Wednesday 30 January 2013

Anna Karenina (2012)





Director: Joe Wright

I first met Anna Karenina about two years ago when I watched film by Bernard Rose with Sophie Marceau and Sean Bean in the leading roles. I fell in love with the story from the first sight. It was something romantically daring but, at the same time, sad and sentimental. Since then I have reached for the Leo Tolstoy's book from time to time but have not reached it yet. I do not know what is holding me back but I cannot pull myself together and finally read it. Maybe that is the reason why I was looking forward to the new cinematographic adaptation of Anna Karenina. I had to relive the story once again.

In the course of time, the plot obviously has not changed but the way how it is presented does have. No royal castles, estates but just a stage in an old theatre which  transforms from a ballroom to a skating-rink in less than a minute. All the cream of society plays theatre because it is forbidden to reveal your true emotions. Anna did not obey this rule. She was fulfilled with passion, desire and happiness so much that she could not control herself. Anna finally had found a man who she loved and who loved her (but maybe it was just lust and desire?). Nothing could stop them except for the condemnation of the classies. That ruined everything Anna had ever believed in.

Frankly speaking, at the beginning of the film I was in complete perplexity because I could not understand why everything was happening in one place and therefore I was kinda bored but, as the story went by, I became more and more interested (I finally understood that this Anna Karenina is full of surprises and there were much more of those to come). Apparently, Joe Wright (Director of Pride and Prejudice) wanted us,  spectators, to think outside the box, as there is a lot of subtext to comprehend. 

I have to admit that this film really is a masterpiece - the costumes, make-up and the way how Joe manages to capture sunlight, mist and wind. And he did not forget about the Russian culture as well (songs, words, traditional food). Keira Knightley is fascinating, although I do not like that sometimes when she smiles, her eyes are almost closed but that is the matter of inheritance, not her acting skills. Let's not forget Jude Law as well. His character is not as notable as the one Aaron Taylor-Johnson (still not sure about him) portrays but the manner how Law plays his little scenes is outstanding. He does not do much but how he does... 

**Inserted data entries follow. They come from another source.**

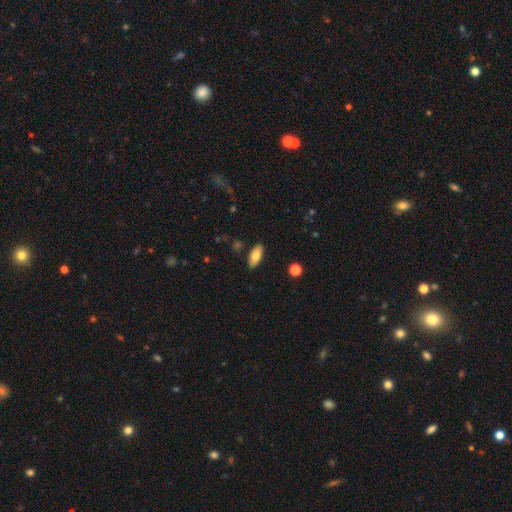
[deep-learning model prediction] smooth-or-featured: smooth: 80% | featured or disk: 13% | star or artifact: 7%
  how-rounded: in between: 85% | cigar-shaped: 13% | round: 2%
  merging: none: 87% | minor disturbance: 9% | major disturbance: 2% | merger: 2%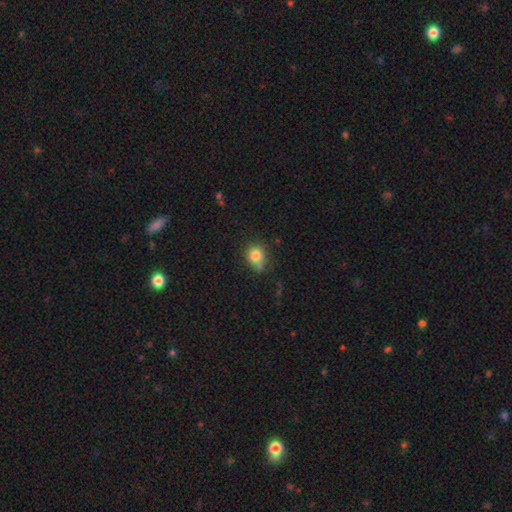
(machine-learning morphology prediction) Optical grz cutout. It shows a smooth galaxy with no disk features (82%) that is round (79%). Merging: none (61%).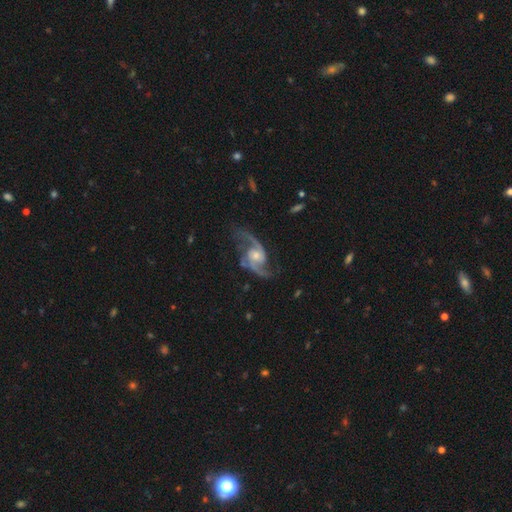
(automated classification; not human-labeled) This is clearly a featured or disk galaxy (92%). It is clearly not viewed edge-on (97%). Bar: possibly no (58%). Spiral arm pattern: clearly yes (98%). Spiral arm count: clearly 2 (93%). Spiral winding: possibly loose (49%). Central bulge: possibly moderate (50%). Merging: likely none (73%).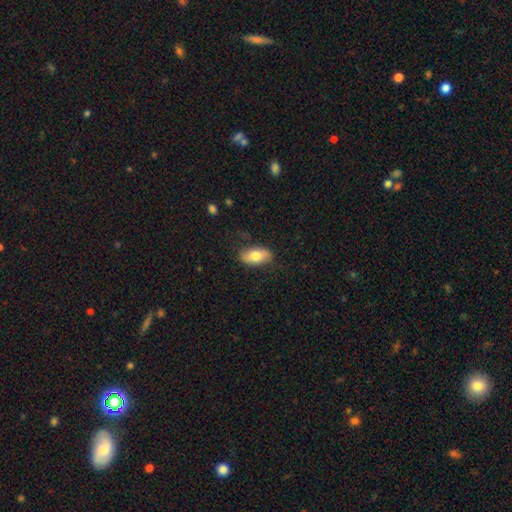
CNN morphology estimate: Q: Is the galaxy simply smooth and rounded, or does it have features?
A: smooth — 74%.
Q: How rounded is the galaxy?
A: in between — 91%.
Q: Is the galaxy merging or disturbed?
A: none — 79%.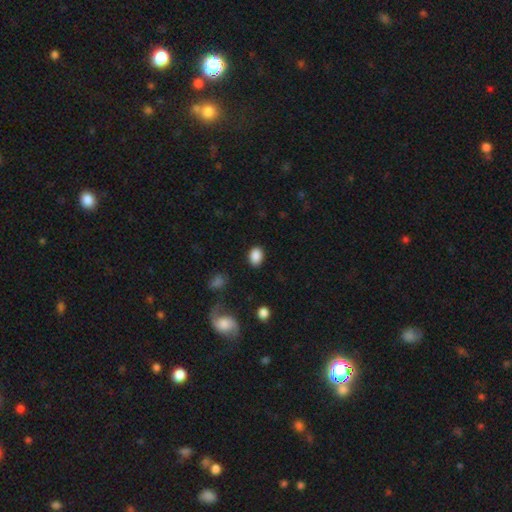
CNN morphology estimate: Smooth or featured? Predicted: smooth (p=0.88). How rounded? Predicted: in between (p=0.72). Merging? Predicted: none (p=0.87).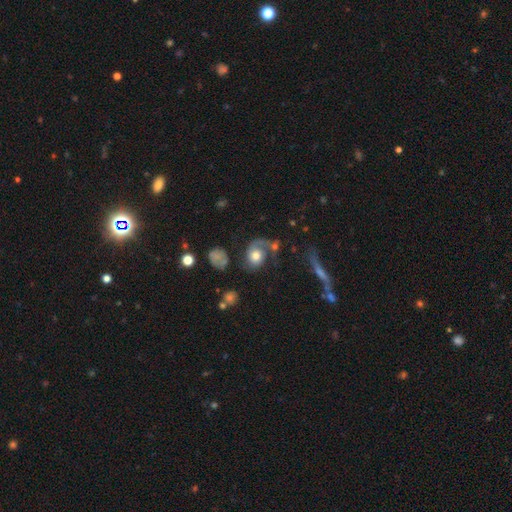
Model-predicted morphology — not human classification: type=featured or disk (60%); edge-on=no (96%); bar=no (78%); spiral arms=yes (86%); bulge=moderate (57%); merging=none (40%).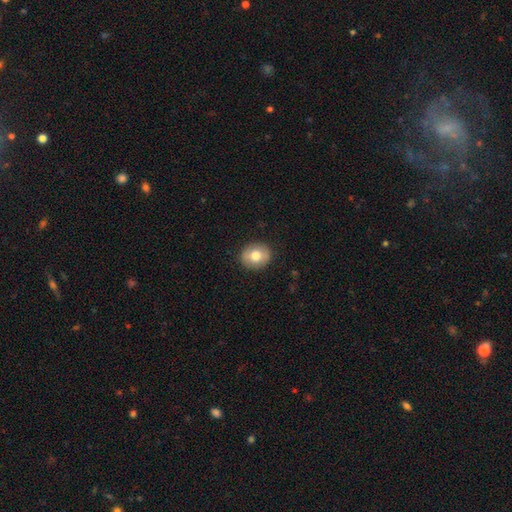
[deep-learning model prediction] The model was most divided on "how rounded": round: 67%, in between: 32%, cigar-shaped: 1%. More confident: merging — none (89%); smooth or featured — smooth (74%).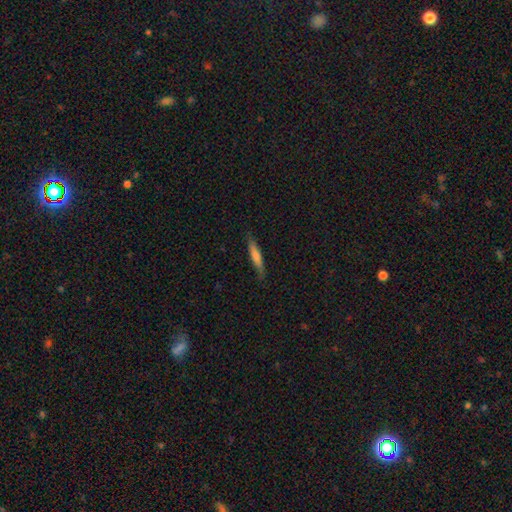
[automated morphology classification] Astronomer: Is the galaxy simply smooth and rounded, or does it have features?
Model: smooth — 54% (runner-up: featured or disk, 39%).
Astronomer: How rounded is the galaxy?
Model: cigar-shaped — 90%.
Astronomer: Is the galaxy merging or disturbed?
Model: none — 85%.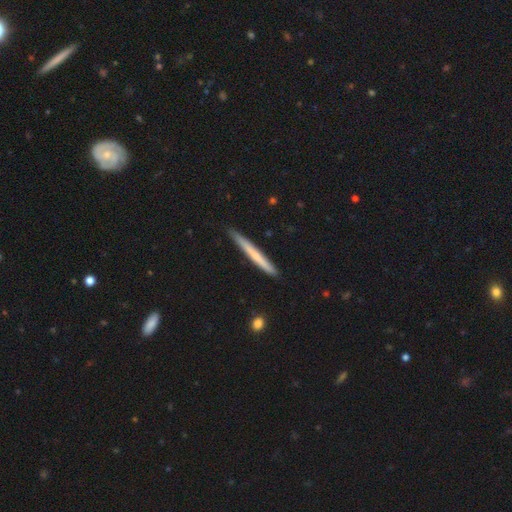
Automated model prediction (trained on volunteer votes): smooth-or-featured: smooth: 52% | featured or disk: 42% | star or artifact: 6%
  how-rounded: cigar-shaped: 97% | in between: 2% | round: 1%
  merging: none: 87% | minor disturbance: 10% | major disturbance: 1% | merger: 1%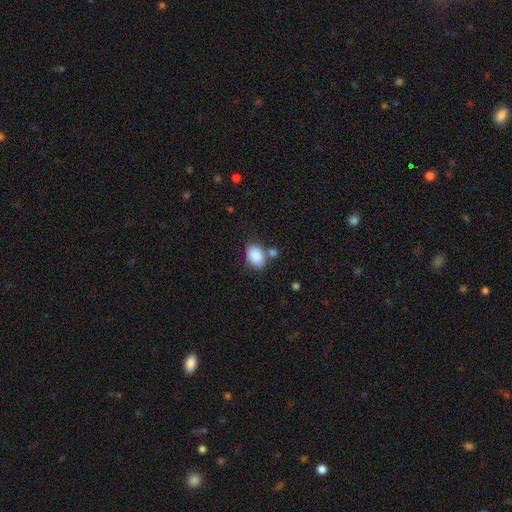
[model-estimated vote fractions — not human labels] smooth-or-featured: smooth: 88% | star or artifact: 7% | featured or disk: 5%
  how-rounded: in between: 78% | round: 21% | cigar-shaped: 1%
  merging: none: 65% | merger: 16% | minor disturbance: 14% | major disturbance: 4%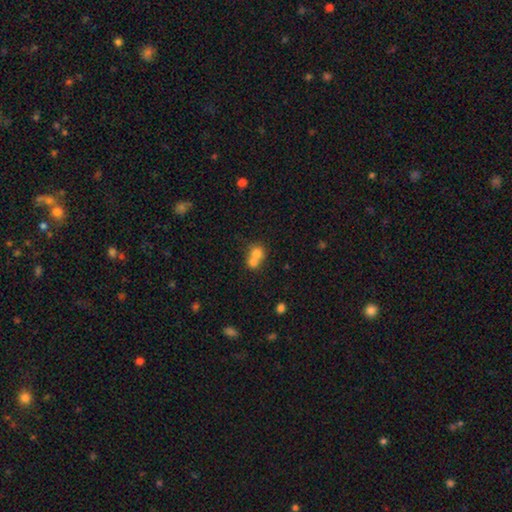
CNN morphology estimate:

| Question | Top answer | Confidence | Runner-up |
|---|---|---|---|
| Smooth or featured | smooth | 72% | featured or disk (17%) |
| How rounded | round | 76% | in between (23%) |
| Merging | merger | 67% | none (25%) |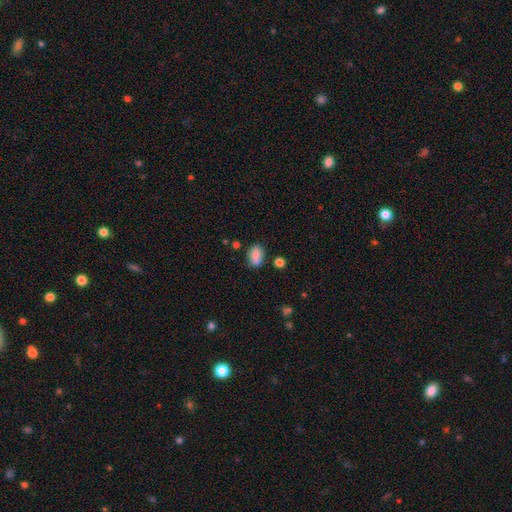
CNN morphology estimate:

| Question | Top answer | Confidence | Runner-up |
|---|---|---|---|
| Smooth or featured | smooth | 82% | star or artifact (10%) |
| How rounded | in between | 83% | round (13%) |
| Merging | none | 64% | minor disturbance (21%) |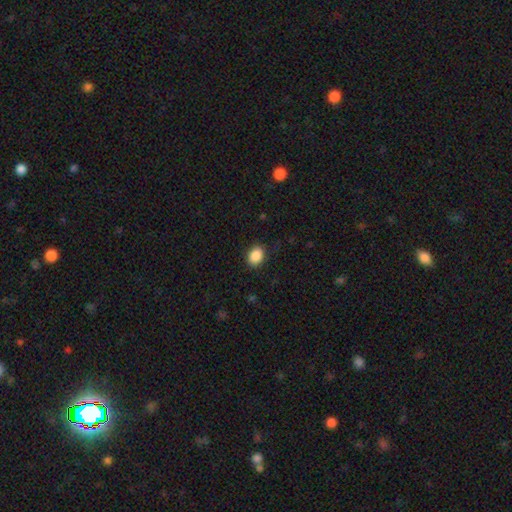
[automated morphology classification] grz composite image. It shows a smooth galaxy with no disk features (88%) that is in between round and cigar-shaped (65%). Merging: none (87%).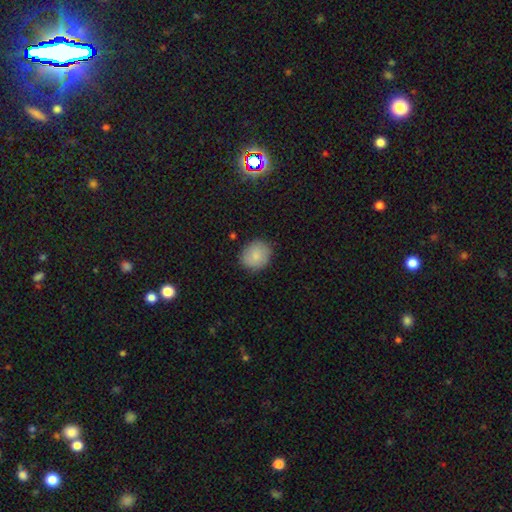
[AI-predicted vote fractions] Smooth or featured: smooth — 85% (featured or disk — 8%)
How rounded: round — 78% (in between — 22%)
Merging: none — 86% (minor disturbance — 11%)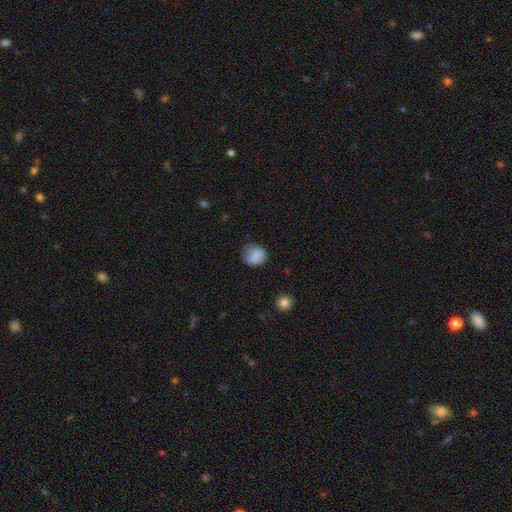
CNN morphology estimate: type=smooth (83%); roundness=round (78%); merging=none (72%).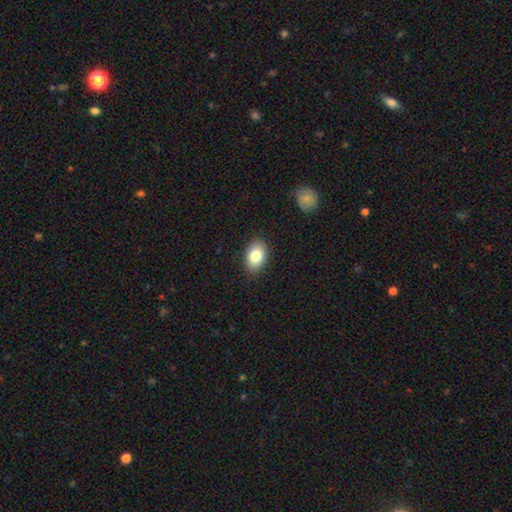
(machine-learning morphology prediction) A smooth galaxy with no disk features (82%) that is in between round and cigar-shaped (86%). Merging: none (88%).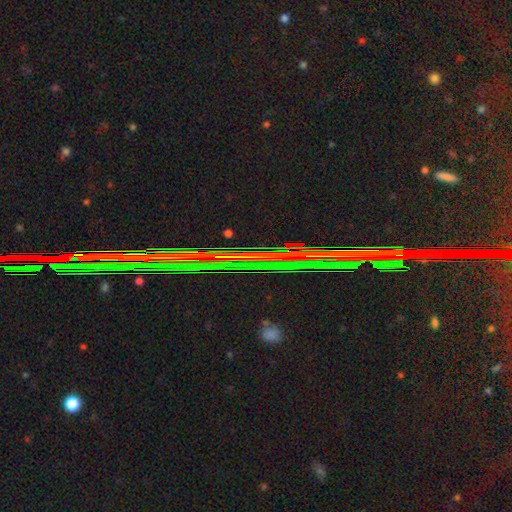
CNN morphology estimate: Smooth or featured: star or artifact — 87% (featured or disk — 7%)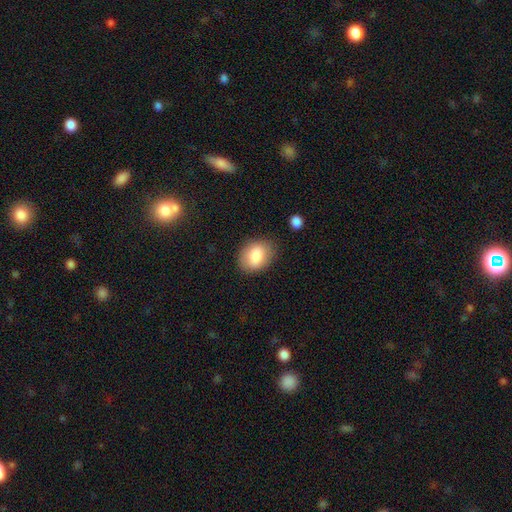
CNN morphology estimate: A smooth galaxy with no disk features (84%) that is in between round and cigar-shaped (71%).

Vote fractions:
- Smooth or featured? smooth: 84% / featured or disk: 9% / star or artifact: 7%
- How rounded? in between: 71% / round: 28% / cigar-shaped: 1%
- Merging? none: 80% / minor disturbance: 14% / major disturbance: 4% / merger: 2%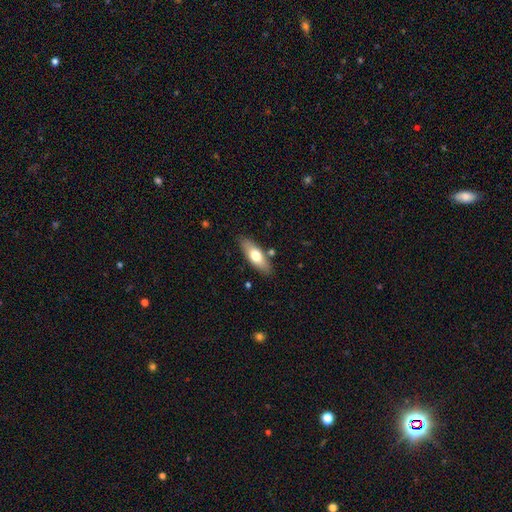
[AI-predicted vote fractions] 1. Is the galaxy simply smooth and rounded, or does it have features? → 67% smooth, 27% featured or disk, 6% star or artifact.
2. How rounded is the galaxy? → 70% in between, 28% cigar-shaped, 2% round.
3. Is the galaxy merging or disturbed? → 83% none, 11% minor disturbance, 3% merger, 2% major disturbance.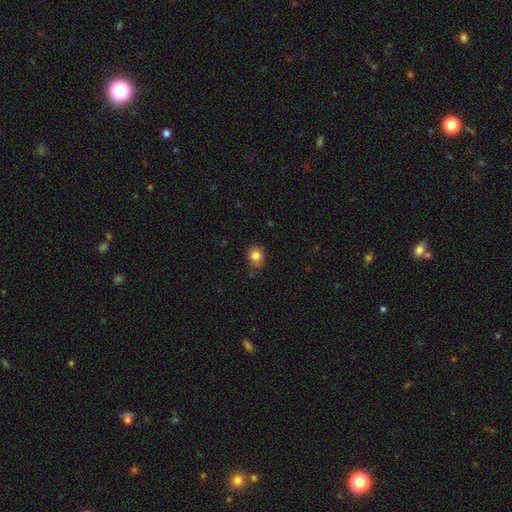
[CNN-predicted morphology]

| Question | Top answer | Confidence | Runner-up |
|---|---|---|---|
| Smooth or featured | smooth | 84% | star or artifact (10%) |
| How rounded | round | 66% | in between (33%) |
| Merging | none | 81% | minor disturbance (14%) |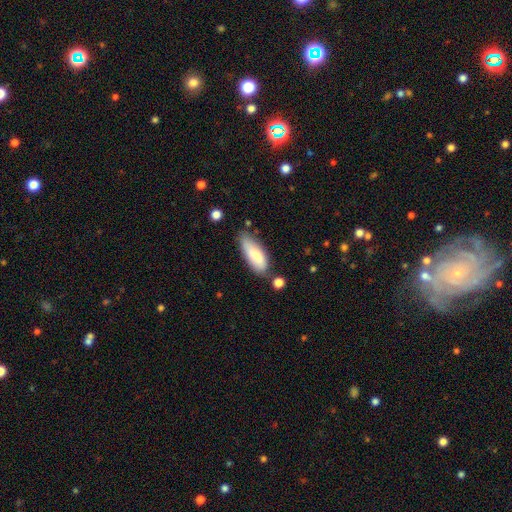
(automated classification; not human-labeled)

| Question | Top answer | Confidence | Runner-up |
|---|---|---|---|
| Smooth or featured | smooth | 79% | featured or disk (15%) |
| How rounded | in between | 71% | cigar-shaped (27%) |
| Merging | none | 67% | minor disturbance (22%) |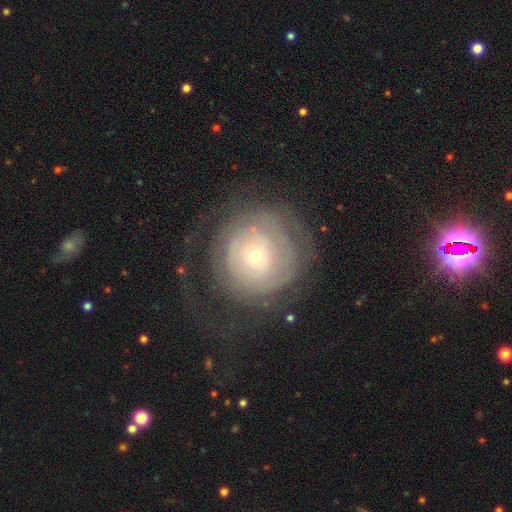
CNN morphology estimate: featured or disk 60%, smooth 32%, star or artifact 8%. Down the decision tree: edge-on disk — no (97%); bar — no (82%); spiral arms — yes (62%); bulge size — small (66%); merging — none (55%).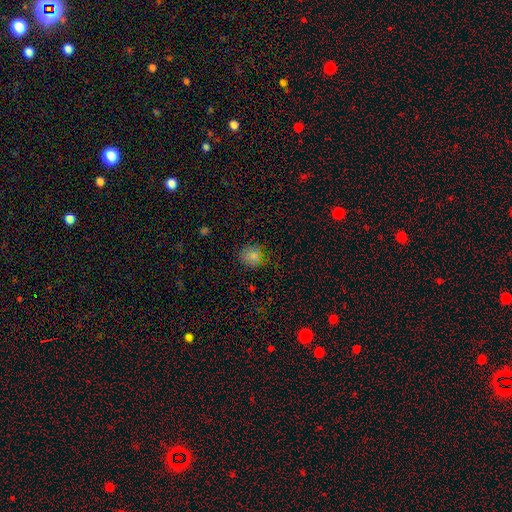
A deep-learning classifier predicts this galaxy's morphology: This is likely a smooth galaxy (74%). How rounded: likely round (76%). Merging: likely none (79%).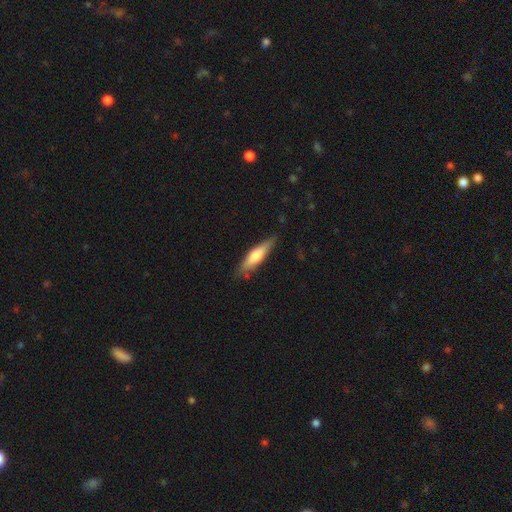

Overall, I must say that at first I was not pleasantly surprised and did not think that "Anna Karenina" was something I would watch again and again or the film that deserves Oscars but... As I am thinking over and over again, Joe Wright's adaptation was not as bad as I considered initially. (I just was not well prepared but you are now.) Actually it is pretty sensational ( which else of the nominated films was discussed so much by the critics). Who cares that sometimes there was too much of directness in cases of intimacy. This is one of those films that can be watched on St. Valentine's day. Well maybe not so much for the Anna and Vronsky's lust, as for the pure love of Kitty and Levin.